Fangio is renowned for wanting to fit the run with a light box, giving him the chance to run all the whacky rotations on the back end that can confuse quarterbacks in the play-action and dropback games. The Eagles have only run 62 plays this season with eight or more defenders in the box, by far the fewest of any defense in the NFL. The next closest group, the Browns, sit with a cluster of teams in the mid-80s.
But those light boxes do not always mean light fronts. The Eagles' ability to fit the run from 4-2, 5-1, 5-2, or 6-1 boxes is reliant on having an off-ball linebacker comfortable toggling between playing off-the-ball, where he may fit an interior gap, and hanging on the edge as a true defensive end in the run fit. Baun is that guy. His versatility allows the Eagles to play heavy or light – and still stay sound against the run or pass. He is the linchpin of the early down success.
The roaming style has hung around every week. Sometimes, the Eagles back off, with Baun playing classic off-ball football and Fangio trusting his line to win on their own with an early-down plugger (one of Baun or Dean) helping to create a five-man wall at the snap. Other times, the Eagles max out Baun’s movement sliding him down to the line late in the snap count. But the option is always there, right on the surface, ready for when Fangio needs it most.
Moving alone is one thing. Making it effective is something else. The tactic would be neutered if the player doing the moving cannot hang in several roles. They have to be a plus off the ball in their designated spot while filling in as a heavy edge-defender who can bang away in the trenches. The move ‘backer also has to show they can slide out into coverage from the edge spot if required, which is why Pratt was instrumental to the Bengals in their deep playoff runs.
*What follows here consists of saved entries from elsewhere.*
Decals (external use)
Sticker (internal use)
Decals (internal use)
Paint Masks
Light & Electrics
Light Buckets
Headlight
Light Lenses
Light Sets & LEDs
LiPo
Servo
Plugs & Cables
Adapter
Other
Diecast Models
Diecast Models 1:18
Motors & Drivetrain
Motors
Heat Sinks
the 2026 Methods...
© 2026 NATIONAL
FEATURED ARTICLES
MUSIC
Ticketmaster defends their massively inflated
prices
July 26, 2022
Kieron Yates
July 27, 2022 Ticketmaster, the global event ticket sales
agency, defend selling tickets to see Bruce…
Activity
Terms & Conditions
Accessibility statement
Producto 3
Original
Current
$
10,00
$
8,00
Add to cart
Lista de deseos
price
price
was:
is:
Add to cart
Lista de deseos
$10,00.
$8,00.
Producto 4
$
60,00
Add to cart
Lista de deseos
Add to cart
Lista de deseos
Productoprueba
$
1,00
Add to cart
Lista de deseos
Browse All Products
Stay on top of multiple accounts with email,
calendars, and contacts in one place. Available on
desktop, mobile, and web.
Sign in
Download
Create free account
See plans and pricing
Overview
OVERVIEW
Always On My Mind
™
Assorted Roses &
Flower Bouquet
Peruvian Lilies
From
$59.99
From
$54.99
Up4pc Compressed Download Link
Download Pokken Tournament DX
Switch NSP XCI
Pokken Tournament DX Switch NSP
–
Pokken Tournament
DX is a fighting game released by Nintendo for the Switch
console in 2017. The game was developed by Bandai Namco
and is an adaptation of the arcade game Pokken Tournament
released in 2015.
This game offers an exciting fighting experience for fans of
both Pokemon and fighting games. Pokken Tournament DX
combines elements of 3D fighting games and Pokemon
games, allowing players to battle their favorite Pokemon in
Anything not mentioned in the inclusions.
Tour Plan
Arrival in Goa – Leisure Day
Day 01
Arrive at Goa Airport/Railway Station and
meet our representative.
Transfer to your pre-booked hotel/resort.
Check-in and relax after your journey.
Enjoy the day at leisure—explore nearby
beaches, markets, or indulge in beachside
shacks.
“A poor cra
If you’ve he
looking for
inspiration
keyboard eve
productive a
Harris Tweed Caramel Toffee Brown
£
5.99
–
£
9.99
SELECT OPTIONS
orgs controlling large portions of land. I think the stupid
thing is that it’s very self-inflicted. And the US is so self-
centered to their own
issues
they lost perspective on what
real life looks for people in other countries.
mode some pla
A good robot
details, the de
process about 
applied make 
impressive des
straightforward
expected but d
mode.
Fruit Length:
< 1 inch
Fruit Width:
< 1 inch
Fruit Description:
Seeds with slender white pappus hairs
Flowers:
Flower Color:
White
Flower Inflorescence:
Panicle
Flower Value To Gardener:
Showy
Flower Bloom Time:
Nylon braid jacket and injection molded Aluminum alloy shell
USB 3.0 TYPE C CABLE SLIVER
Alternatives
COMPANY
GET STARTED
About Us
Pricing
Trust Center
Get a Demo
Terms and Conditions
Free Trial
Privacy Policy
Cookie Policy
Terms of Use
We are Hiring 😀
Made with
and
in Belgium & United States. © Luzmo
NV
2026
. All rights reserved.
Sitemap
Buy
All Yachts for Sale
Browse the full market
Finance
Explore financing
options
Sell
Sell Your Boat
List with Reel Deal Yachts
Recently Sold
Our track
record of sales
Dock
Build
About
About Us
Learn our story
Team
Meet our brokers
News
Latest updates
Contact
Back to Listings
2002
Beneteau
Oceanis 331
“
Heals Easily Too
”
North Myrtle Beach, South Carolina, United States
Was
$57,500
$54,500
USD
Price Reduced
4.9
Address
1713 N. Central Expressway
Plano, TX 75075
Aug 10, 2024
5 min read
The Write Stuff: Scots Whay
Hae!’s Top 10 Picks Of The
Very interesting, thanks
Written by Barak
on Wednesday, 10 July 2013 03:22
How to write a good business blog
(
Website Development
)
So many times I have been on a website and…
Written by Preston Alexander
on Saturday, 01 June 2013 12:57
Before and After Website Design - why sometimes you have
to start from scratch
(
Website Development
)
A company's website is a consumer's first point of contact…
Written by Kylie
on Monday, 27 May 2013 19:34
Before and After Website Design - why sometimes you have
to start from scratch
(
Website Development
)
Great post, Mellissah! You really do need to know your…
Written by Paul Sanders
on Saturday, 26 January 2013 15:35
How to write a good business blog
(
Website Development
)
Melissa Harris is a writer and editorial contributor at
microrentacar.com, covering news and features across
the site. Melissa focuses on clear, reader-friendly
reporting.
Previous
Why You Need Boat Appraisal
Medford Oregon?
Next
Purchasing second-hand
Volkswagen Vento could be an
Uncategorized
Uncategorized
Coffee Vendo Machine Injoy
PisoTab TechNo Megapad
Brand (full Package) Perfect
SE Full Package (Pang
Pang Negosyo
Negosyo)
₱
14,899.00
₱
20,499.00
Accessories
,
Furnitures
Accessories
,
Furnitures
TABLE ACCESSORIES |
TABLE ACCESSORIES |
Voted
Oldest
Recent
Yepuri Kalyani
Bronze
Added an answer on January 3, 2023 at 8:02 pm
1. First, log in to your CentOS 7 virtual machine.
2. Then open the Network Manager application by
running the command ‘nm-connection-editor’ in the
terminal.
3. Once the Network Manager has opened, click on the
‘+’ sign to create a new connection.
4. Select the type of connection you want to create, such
Baun offers that, too.
Can you slide out into the flat to protect against the boot? You got it, coach.
How about sinking back into coverage and catching a crosser splicing across the formation? Yep, Baun has it sorted.
What about rushing from that spot? C’mon. For Baun, that’s old hat.
That’s the distinction between Baun and Pratt, even at the apex of his powers. Pratt was an effort player up on the line. But he didn’t have the chops to be a true rushing threat if the offense pulled the ball from heavy looks to take a play-action shot. He was a trier but was not proficient at beating blocks and chasing QBs. Baun is. It’s what he’s done his whole life – save for this season in Philadelphia.